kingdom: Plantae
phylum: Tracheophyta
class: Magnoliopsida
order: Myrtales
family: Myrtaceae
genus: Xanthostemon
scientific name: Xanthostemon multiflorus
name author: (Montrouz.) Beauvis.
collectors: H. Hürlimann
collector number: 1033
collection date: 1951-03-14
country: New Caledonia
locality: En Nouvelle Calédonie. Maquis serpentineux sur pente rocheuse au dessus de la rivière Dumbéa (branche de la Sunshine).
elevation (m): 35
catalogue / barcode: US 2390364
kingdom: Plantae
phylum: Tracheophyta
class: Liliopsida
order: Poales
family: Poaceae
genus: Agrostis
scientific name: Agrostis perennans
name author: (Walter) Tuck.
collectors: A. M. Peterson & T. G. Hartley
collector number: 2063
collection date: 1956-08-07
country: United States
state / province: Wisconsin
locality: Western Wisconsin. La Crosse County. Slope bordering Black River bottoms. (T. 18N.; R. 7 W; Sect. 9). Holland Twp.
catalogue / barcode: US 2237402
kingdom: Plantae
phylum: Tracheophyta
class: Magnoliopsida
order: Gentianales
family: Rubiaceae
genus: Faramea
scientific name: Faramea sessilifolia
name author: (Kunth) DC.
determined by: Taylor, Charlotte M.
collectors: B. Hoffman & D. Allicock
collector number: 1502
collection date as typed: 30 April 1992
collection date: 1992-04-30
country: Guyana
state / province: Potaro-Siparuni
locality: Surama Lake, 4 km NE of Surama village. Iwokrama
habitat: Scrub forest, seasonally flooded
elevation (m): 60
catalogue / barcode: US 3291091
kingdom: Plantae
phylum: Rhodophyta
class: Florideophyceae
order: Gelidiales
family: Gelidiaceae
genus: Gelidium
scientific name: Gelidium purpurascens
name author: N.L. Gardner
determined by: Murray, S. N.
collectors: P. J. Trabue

____

**Problem description:** Return each line from the items above that contains the word "name".

**Written solution:**
scientific name: Xanthostemon multiflorus
name author: (Montrouz.) Beauvis.
scientific name: Agrostis perennans
name author: (Walter) Tuck.
scientific name: Faramea sessilifolia
name author: (Kunth) DC.
scientific name: Gelidium purpurascens
name author: N.L. Gardner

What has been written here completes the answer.